*** Opening EXTRACTED DATA ***

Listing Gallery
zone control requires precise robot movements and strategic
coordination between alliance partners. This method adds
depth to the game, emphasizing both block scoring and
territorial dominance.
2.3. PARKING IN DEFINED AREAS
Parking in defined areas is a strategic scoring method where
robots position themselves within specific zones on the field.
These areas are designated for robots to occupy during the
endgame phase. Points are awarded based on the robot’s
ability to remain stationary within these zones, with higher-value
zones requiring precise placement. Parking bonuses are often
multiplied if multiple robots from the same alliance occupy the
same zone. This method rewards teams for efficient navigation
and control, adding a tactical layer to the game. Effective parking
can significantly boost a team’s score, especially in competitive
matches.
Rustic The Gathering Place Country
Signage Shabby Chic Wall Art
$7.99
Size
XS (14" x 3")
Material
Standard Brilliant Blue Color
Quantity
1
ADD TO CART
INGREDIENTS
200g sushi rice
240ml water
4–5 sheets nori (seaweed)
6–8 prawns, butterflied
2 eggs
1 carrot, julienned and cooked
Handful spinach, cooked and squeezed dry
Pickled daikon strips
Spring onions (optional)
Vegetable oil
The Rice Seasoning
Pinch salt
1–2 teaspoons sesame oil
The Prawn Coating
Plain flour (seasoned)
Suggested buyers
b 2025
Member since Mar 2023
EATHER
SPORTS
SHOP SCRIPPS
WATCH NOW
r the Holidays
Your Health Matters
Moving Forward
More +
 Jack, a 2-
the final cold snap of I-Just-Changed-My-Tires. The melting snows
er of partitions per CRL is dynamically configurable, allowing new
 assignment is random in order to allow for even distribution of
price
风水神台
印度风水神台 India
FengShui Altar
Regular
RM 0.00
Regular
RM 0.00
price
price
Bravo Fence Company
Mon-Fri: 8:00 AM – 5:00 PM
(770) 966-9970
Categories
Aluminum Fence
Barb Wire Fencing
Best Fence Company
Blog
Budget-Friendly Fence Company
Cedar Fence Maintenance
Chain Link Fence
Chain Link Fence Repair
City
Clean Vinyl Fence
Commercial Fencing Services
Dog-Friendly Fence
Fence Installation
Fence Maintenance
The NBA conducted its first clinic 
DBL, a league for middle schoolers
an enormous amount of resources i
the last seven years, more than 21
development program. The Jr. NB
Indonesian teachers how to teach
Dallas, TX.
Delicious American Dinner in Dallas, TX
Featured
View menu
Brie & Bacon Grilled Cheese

*** Closing EXTRACTED DATA ***

Show every line of the material that includes the string "Fencing".

> **ANSWER TO THIS TASK**
Barb Wire Fencing
Commercial Fencing Services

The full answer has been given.